**DATA:**
····················

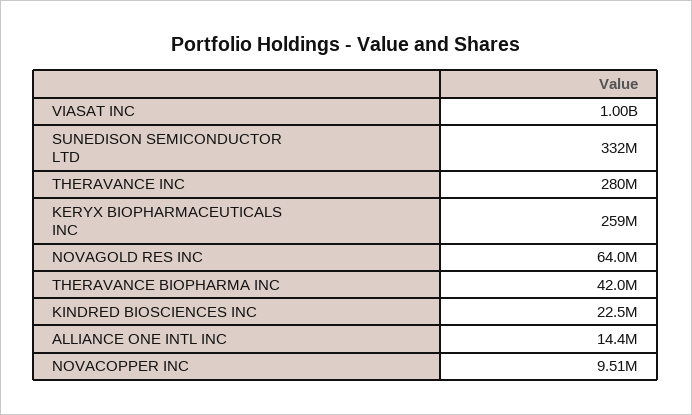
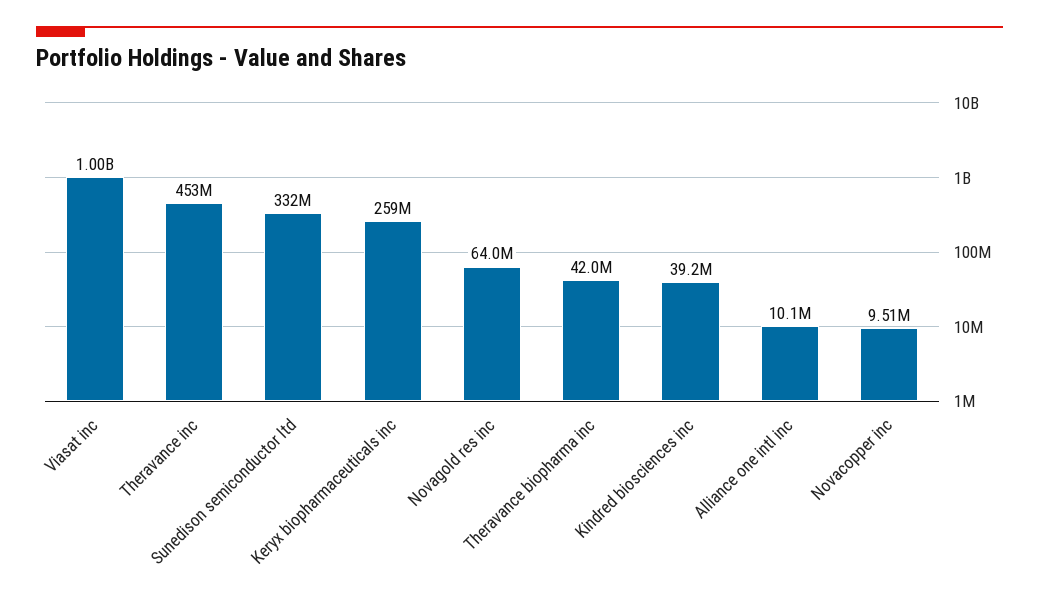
THERAVANCE INC: 280000000 -> 453000000
KINDRED BIOSCIENCES INC: 22500000 -> 39200000
ALLIANCE ONE INTL INC: 14400000 -> 10100000

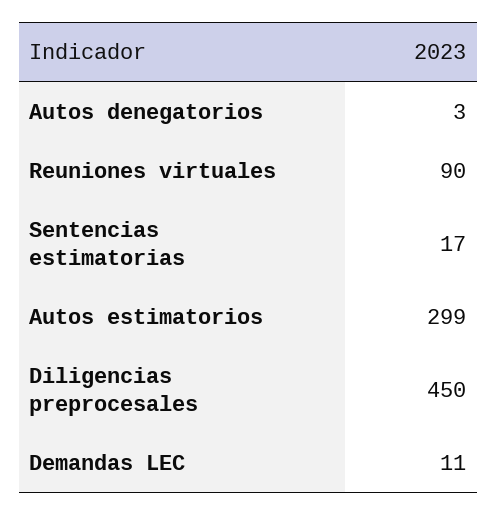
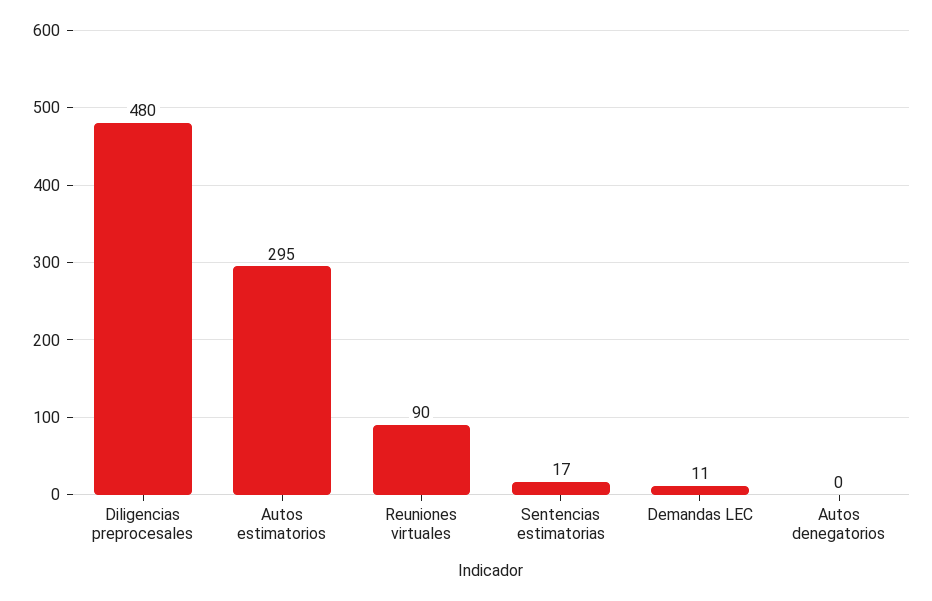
Autos denegatorios: 3 -> 0
Autos estimatorios: 299 -> 295
Diligencias preprocesales: 450 -> 480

····················

**WORK ITEM:**
Pictures are not part of the copy; transcribe the rest of the data verbatim.

**SOLUTION TO THE PROBLEM:**
THERAVANCE INC: 280000000 -> 453000000
KINDRED BIOSCIENCES INC: 22500000 -> 39200000
ALLIANCE ONE INTL INC: 14400000 -> 10100000

Autos denegatorios: 3 -> 0
Autos estimatorios: 299 -> 295
Diligencias preprocesales: 450 -> 480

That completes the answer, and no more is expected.